▸ **TASK LIST**:
**A)** Decide whether each statement below agrees with the career profile. For each, answer yes or no and quote the deciding words from the profile.
(i) The writer worked at a local newspaper before enlisting in the Army.
(ii) The writer learned HTML in a formal course.
(iii) The writer enjoyed the construction work more than promoting the business.
**B)** According to the career profile, what specialty were the rewritten student handouts meant to train soldiers in?
**C)** Translate this sentence from the career profile into Spanish: "Mistakes with such things can end a life."

▸ **SELECTION**:

Among them was how you could take a small charge, combine it with sawdust, flour or similar material and create an explosion many magnitudes greater. We learned to move armored vehicles mired in mud with just muscle, ropes and levers. Leveraging small things to effect great things
I have always been fascinated by science-y things. As a kid, I marvelled at the displays at the St. Louis Science Museum – then the Museum of Science and Natural History. I loved how the artists and engineers created displays that moved, lit up and demonstrated how things worked. I enjoyed making dioramas and models. I revelled in science fairs, coming up with ways to explain to strangers what I was demonstrating.
My mom was a typesetter (before there was such a thing as desktop publishing) and layout artist. I picked up the skill and worked at a local newspaper before enlisting in the Army.
While in the Army, along with learning how to build stuff and blow it up, I was tasked with re-writing the student handouts used to train soldiers on my particular specialty – creating aggregate products in a quarry. I sketched, I wrote, I revised. It was a big deal, since about half of the training was learning how to use dangerous things safely, things like rock drills, rock crushers and dynamite. Mistakes with such things can end a life. The handouts I made were still in use over 10 years after I left the service, and may still be in use today.
In the field as an Engineer, you do not always have all the things you wish you had, so you have to improvise. I have always been fairly adept at thinking my way out of problems and finding a winning pathway through a dilemma.
After leaving the service, I worked in construction, running my own business, and apparently inspiring Jeff on his own entrepreneurial path (ask him to blog about it – it makes me seem wise.) I had to promote my own business, working home and garden shows, creating my own ads and so on and so forth. I found I liked promoting my business more than doing the construction part, so I took my self-taught graphic art and desktop publishing skills to the marketplace.
When the Internet took off, Jeff suggested to me that I get in on it, and he helped me build my first few websites. I taught myself HTML and other web-related technologies, which lead to jobs in marketing, because websites are fantastic marketing tools if they are built well. Over the years I have worked as webmaster, software engineer, mostly in the marketing arm of large companies.
While I find the technical aspects of technology interesting, what I find most interesting is using the web (and related technology) to communicate, to inform, explain and persuade.
In my role now as Chief Technical Officer, it is my job to make sure marketing technology serves the needs of our clients. Our team at TCU work to make big improvements for clients by leveraging small things.

▸ **RECORDS SUPPLIED**:

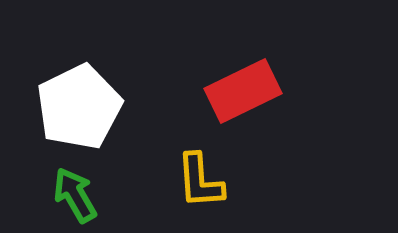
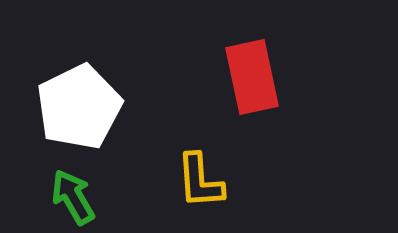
red rectangle: moved 9 px right, 14 px up; rotated 76 degrees counterclockwise
green arrow: moved 2 px left, 2 px down
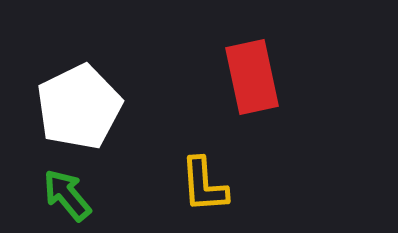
yellow L-shape: moved 4 px right, 4 px down
green arrow: moved 6 px left, 2 px up; rotated 10 degrees counterclockwise
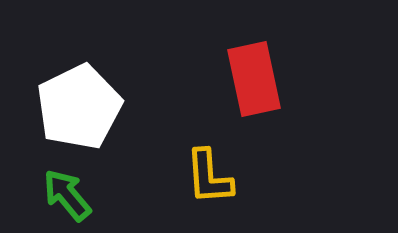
red rectangle: moved 2 px right, 2 px down
yellow L-shape: moved 5 px right, 8 px up
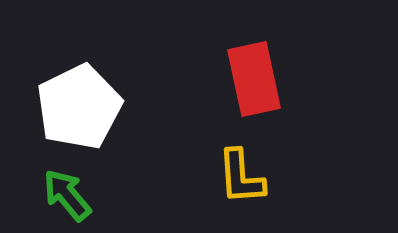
yellow L-shape: moved 32 px right
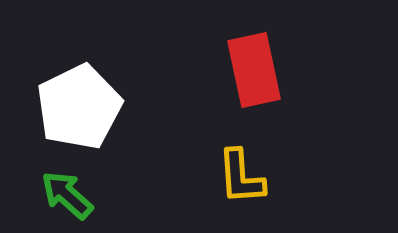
red rectangle: moved 9 px up
green arrow: rotated 8 degrees counterclockwise
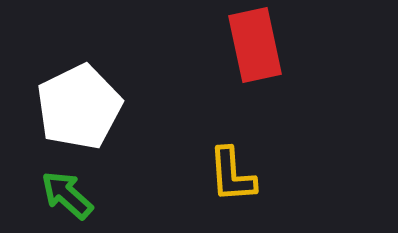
red rectangle: moved 1 px right, 25 px up
yellow L-shape: moved 9 px left, 2 px up
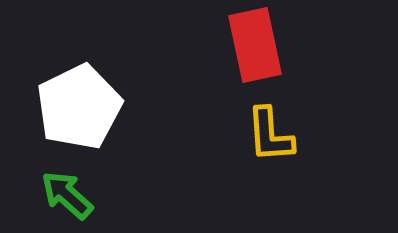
yellow L-shape: moved 38 px right, 40 px up
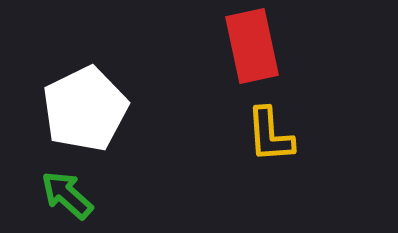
red rectangle: moved 3 px left, 1 px down
white pentagon: moved 6 px right, 2 px down
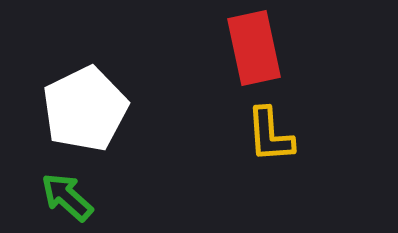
red rectangle: moved 2 px right, 2 px down
green arrow: moved 2 px down
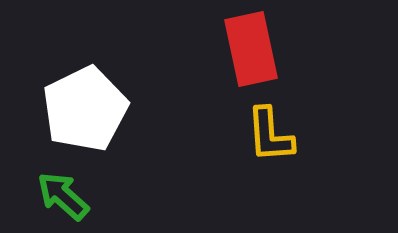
red rectangle: moved 3 px left, 1 px down
green arrow: moved 4 px left, 1 px up
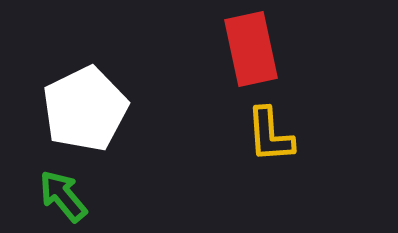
green arrow: rotated 8 degrees clockwise
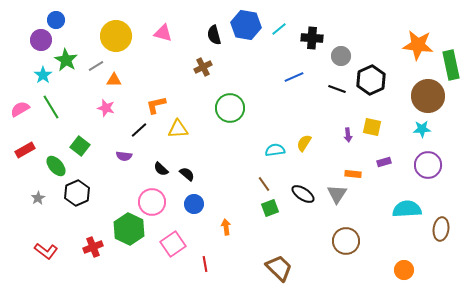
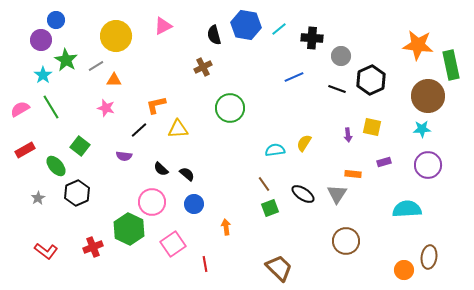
pink triangle at (163, 33): moved 7 px up; rotated 42 degrees counterclockwise
brown ellipse at (441, 229): moved 12 px left, 28 px down
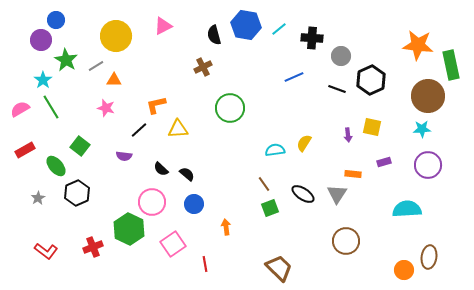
cyan star at (43, 75): moved 5 px down
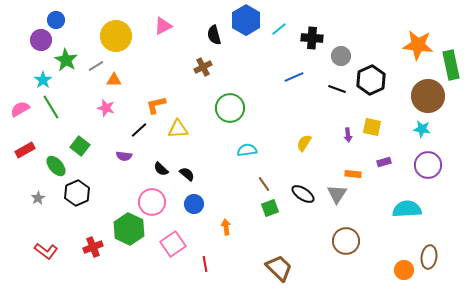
blue hexagon at (246, 25): moved 5 px up; rotated 20 degrees clockwise
cyan star at (422, 129): rotated 12 degrees clockwise
cyan semicircle at (275, 150): moved 28 px left
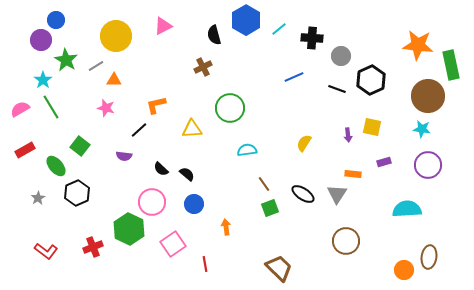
yellow triangle at (178, 129): moved 14 px right
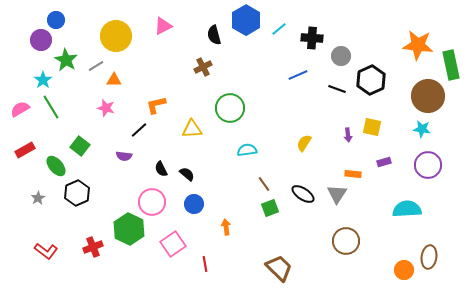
blue line at (294, 77): moved 4 px right, 2 px up
black semicircle at (161, 169): rotated 21 degrees clockwise
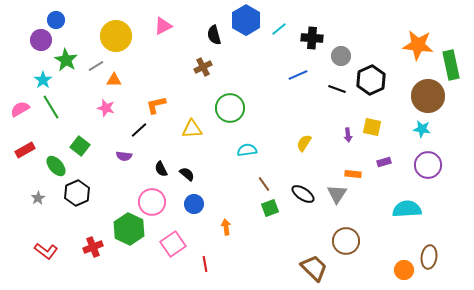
brown trapezoid at (279, 268): moved 35 px right
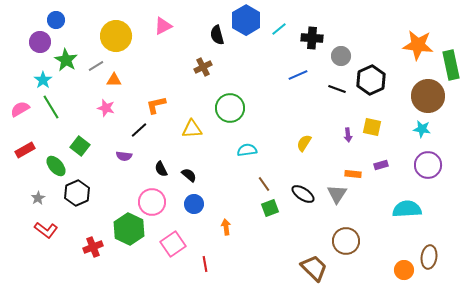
black semicircle at (214, 35): moved 3 px right
purple circle at (41, 40): moved 1 px left, 2 px down
purple rectangle at (384, 162): moved 3 px left, 3 px down
black semicircle at (187, 174): moved 2 px right, 1 px down
red L-shape at (46, 251): moved 21 px up
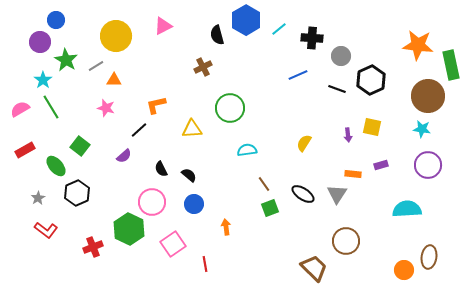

▸ **OUTPUTS BY TASK**:
**A)**
(i) Yes: "worked at a local newspaper before enlisting in the Army"
(ii) No: "I taught myself HTML and other web-related technologies"
(iii) No: "I found I liked promoting my business more than doing the construction part"

**B)** Creating aggregate products in a quarry.

**C)** Los errores con esas cosas pueden acabar con una vida.